_PROBLEM_: Retype the full listing below line for line, reproducing every name, number, and mark of punctuation without change.

_INPUT DATA_:
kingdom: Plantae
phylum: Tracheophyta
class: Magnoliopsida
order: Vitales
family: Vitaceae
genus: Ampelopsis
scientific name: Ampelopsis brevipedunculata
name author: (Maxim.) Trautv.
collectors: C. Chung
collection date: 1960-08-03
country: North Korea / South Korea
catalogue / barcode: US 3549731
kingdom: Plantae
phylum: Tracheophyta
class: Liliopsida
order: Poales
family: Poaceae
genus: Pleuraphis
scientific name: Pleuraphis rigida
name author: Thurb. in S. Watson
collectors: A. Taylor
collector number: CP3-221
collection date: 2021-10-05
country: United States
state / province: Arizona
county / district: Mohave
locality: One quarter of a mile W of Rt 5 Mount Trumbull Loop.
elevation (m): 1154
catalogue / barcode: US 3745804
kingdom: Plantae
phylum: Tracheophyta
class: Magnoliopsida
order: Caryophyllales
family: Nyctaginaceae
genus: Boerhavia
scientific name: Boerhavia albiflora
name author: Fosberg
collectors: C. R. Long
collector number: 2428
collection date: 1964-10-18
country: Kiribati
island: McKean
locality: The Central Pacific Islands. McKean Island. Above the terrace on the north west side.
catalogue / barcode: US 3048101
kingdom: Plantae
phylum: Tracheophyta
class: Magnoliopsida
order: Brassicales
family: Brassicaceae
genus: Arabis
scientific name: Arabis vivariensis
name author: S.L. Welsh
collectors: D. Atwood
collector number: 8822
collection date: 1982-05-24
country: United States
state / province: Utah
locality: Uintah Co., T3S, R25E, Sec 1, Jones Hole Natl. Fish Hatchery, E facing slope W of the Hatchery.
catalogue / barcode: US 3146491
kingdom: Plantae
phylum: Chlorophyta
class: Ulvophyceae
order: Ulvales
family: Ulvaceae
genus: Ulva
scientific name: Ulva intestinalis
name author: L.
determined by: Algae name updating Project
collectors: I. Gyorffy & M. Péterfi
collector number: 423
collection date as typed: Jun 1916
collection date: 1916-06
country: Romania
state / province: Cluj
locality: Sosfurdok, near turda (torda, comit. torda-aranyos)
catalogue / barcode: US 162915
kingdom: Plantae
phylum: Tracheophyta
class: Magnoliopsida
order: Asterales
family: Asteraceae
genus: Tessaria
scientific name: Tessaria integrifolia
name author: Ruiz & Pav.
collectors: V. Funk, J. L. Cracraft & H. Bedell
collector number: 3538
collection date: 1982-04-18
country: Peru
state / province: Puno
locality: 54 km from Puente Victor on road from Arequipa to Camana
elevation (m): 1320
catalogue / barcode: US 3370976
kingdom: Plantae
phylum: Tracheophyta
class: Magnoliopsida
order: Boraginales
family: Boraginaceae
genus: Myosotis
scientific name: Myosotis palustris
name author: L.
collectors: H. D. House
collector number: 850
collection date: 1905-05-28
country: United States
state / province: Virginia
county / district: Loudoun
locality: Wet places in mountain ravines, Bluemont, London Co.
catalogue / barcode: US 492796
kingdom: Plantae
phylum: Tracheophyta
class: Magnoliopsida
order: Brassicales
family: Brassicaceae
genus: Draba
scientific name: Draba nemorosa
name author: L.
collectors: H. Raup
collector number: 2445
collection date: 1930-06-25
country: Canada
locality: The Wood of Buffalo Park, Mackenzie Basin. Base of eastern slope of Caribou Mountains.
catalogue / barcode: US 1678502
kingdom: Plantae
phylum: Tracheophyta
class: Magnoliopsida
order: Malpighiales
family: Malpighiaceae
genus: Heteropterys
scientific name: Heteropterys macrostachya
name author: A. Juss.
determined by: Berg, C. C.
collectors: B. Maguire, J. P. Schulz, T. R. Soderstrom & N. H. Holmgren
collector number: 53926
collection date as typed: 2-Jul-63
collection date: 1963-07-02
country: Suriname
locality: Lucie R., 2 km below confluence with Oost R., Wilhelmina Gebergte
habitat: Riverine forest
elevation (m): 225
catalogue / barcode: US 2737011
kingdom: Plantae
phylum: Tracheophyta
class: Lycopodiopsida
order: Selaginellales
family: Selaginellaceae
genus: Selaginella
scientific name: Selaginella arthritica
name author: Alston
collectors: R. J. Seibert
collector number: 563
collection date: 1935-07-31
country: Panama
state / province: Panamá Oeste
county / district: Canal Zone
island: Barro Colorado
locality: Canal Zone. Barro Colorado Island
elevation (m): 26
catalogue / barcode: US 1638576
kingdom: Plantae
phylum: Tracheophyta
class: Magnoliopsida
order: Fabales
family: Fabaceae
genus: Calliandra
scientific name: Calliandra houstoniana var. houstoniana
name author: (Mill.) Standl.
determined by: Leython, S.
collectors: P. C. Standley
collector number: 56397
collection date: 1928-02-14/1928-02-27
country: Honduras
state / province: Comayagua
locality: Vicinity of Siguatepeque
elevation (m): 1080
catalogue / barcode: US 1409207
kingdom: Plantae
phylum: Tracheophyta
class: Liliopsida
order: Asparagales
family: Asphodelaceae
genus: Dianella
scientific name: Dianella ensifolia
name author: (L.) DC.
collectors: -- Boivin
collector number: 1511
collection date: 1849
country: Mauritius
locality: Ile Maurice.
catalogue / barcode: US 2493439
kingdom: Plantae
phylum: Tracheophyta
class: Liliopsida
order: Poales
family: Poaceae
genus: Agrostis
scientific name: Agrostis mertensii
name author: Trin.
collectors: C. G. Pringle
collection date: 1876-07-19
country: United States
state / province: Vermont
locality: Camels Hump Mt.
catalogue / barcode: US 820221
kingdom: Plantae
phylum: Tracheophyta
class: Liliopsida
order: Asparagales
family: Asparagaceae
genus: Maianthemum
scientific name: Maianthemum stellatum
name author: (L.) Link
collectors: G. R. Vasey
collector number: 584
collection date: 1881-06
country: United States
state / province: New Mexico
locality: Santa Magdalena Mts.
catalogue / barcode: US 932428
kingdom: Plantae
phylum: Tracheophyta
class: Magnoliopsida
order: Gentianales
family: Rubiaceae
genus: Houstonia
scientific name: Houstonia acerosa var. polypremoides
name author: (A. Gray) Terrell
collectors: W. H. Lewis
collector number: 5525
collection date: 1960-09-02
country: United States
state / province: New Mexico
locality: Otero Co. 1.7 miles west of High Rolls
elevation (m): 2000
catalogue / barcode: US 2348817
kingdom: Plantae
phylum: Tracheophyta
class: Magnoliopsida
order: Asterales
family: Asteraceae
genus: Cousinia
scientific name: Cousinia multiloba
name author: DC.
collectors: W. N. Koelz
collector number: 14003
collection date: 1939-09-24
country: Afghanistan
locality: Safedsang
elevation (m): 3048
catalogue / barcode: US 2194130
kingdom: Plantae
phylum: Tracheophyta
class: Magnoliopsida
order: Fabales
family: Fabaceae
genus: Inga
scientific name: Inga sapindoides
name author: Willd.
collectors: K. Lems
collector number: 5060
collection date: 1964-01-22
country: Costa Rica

_REPLY TO THE EXERCISE_:
kingdom: Plantae
phylum: Tracheophyta
class: Magnoliopsida
order: Vitales
family: Vitaceae
genus: Ampelopsis
scientific name: Ampelopsis brevipedunculata
name author: (Maxim.) Trautv.
collectors: C. Chung
collection date: 1960-08-03
country: North Korea / South Korea
catalogue / barcode: US 3549731
kingdom: Plantae
phylum: Tracheophyta
class: Liliopsida
order: Poales
family: Poaceae
genus: Pleuraphis
scientific name: Pleuraphis rigida
name author: Thurb. in S. Watson
collectors: A. Taylor
collector number: CP3-221
collection date: 2021-10-05
country: United States
state / province: Arizona
county / district: Mohave
locality: One quarter of a mile W of Rt 5 Mount Trumbull Loop.
elevation (m): 1154
catalogue / barcode: US 3745804
kingdom: Plantae
phylum: Tracheophyta
class: Magnoliopsida
order: Caryophyllales
family: Nyctaginaceae
genus: Boerhavia
scientific name: Boerhavia albiflora
name author: Fosberg
collectors: C. R. Long
collector number: 2428
collection date: 1964-10-18
country: Kiribati
island: McKean
locality: The Central Pacific Islands. McKean Island. Above the terrace on the north west side.
catalogue / barcode: US 3048101
kingdom: Plantae
phylum: Tracheophyta
class: Magnoliopsida
order: Brassicales
family: Brassicaceae
genus: Arabis
scientific name: Arabis vivariensis
name author: S.L. Welsh
collectors: D. Atwood
collector number: 8822
collection date: 1982-05-24
country: United States
state / province: Utah
locality: Uintah Co., T3S, R25E, Sec 1, Jones Hole Natl. Fish Hatchery, E facing slope W of the Hatchery.
catalogue / barcode: US 3146491
kingdom: Plantae
phylum: Chlorophyta
class: Ulvophyceae
order: Ulvales
family: Ulvaceae
genus: Ulva
scientific name: Ulva intestinalis
name author: L.
determined by: Algae name updating Project
collectors: I. Gyorffy & M. Péterfi
collector number: 423
collection date as typed: Jun 1916
collection date: 1916-06
country: Romania
state / province: Cluj
locality: Sosfurdok, near turda (torda, comit. torda-aranyos)
catalogue / barcode: US 162915
kingdom: Plantae
phylum: Tracheophyta
class: Magnoliopsida
order: Asterales
family: Asteraceae
genus: Tessaria
scientific name: Tessaria integrifolia
name author: Ruiz & Pav.
collectors: V. Funk, J. L. Cracraft & H. Bedell
collector number: 3538
collection date: 1982-04-18
country: Peru
state / province: Puno
locality: 54 km from Puente Victor on road from Arequipa to Camana
elevation (m): 1320
catalogue / barcode: US 3370976
kingdom: Plantae
phylum: Tracheophyta
class: Magnoliopsida
order: Boraginales
family: Boraginaceae
genus: Myosotis
scientific name: Myosotis palustris
name author: L.
collectors: H. D. House
collector number: 850
collection date: 1905-05-28
country: United States
state / province: Virginia
county / district: Loudoun
locality: Wet places in mountain ravines, Bluemont, London Co.
catalogue / barcode: US 492796
kingdom: Plantae
phylum: Tracheophyta
class: Magnoliopsida
order: Brassicales
family: Brassicaceae
genus: Draba
scientific name: Draba nemorosa
name author: L.
collectors: H. Raup
collector number: 2445
collection date: 1930-06-25
country: Canada
locality: The Wood of Buffalo Park, Mackenzie Basin. Base of eastern slope of Caribou Mountains.
catalogue / barcode: US 1678502
kingdom: Plantae
phylum: Tracheophyta
class: Magnoliopsida
order: Malpighiales
family: Malpighiaceae
genus: Heteropterys
scientific name: Heteropterys macrostachya
name author: A. Juss.
determined by: Berg, C. C.
collectors: B. Maguire, J. P. Schulz, T. R. Soderstrom & N. H. Holmgren
collector number: 53926
collection date as typed: 2-Jul-63
collection date: 1963-07-02
country: Suriname
locality: Lucie R., 2 km below confluence with Oost R., Wilhelmina Gebergte
habitat: Riverine forest
elevation (m): 225
catalogue / barcode: US 2737011
kingdom: Plantae
phylum: Tracheophyta
class: Lycopodiopsida
order: Selaginellales
family: Selaginellaceae
genus: Selaginella
scientific name: Selaginella arthritica
name author: Alston
collectors: R. J. Seibert
collector number: 563
collection date: 1935-07-31
country: Panama
state / province: Panamá Oeste
county / district: Canal Zone
island: Barro Colorado
locality: Canal Zone. Barro Colorado Island
elevation (m): 26
catalogue / barcode: US 1638576
kingdom: Plantae
phylum: Tracheophyta
class: Magnoliopsida
order: Fabales
family: Fabaceae
genus: Calliandra
scientific name: Calliandra houstoniana var. houstoniana
name author: (Mill.) Standl.
determined by: Leython, S.
collectors: P. C. Standley
collector number: 56397
collection date: 1928-02-14/1928-02-27
country: Honduras
state / province: Comayagua
locality: Vicinity of Siguatepeque
elevation (m): 1080
catalogue / barcode: US 1409207
kingdom: Plantae
phylum: Tracheophyta
class: Liliopsida
order: Asparagales
family: Asphodelaceae
genus: Dianella
scientific name: Dianella ensifolia
name author: (L.) DC.
collectors: -- Boivin
collector number: 1511
collection date: 1849
country: Mauritius
locality: Ile Maurice.
catalogue / barcode: US 2493439
kingdom: Plantae
phylum: Tracheophyta
class: Liliopsida
order: Poales
family: Poaceae
genus: Agrostis
scientific name: Agrostis mertensii
name author: Trin.
collectors: C. G. Pringle
collection date: 1876-07-19
country: United States
state / province: Vermont
locality: Camels Hump Mt.
catalogue / barcode: US 820221
kingdom: Plantae
phylum: Tracheophyta
class: Liliopsida
order: Asparagales
family: Asparagaceae
genus: Maianthemum
scientific name: Maianthemum stellatum
name author: (L.) Link
collectors: G. R. Vasey
collector number: 584
collection date: 1881-06
country: United States
state / province: New Mexico
locality: Santa Magdalena Mts.
catalogue / barcode: US 932428
kingdom: Plantae
phylum: Tracheophyta
class: Magnoliopsida
order: Gentianales
family: Rubiaceae
genus: Houstonia
scientific name: Houstonia acerosa var. polypremoides
name author: (A. Gray) Terrell
collectors: W. H. Lewis
collector number: 5525
collection date: 1960-09-02
country: United States
state / province: New Mexico
locality: Otero Co. 1.7 miles west of High Rolls
elevation (m): 2000
catalogue / barcode: US 2348817
kingdom: Plantae
phylum: Tracheophyta
class: Magnoliopsida
order: Asterales
family: Asteraceae
genus: Cousinia
scientific name: Cousinia multiloba
name author: DC.
collectors: W. N. Koelz
collector number: 14003
collection date: 1939-09-24
country: Afghanistan
locality: Safedsang
elevation (m): 3048
catalogue / barcode: US 2194130
kingdom: Plantae
phylum: Tracheophyta
class: Magnoliopsida
order: Fabales
family: Fabaceae
genus: Inga
scientific name: Inga sapindoides
name author: Willd.
collectors: K. Lems
collector number: 5060
collection date: 1964-01-22
country: Costa Rica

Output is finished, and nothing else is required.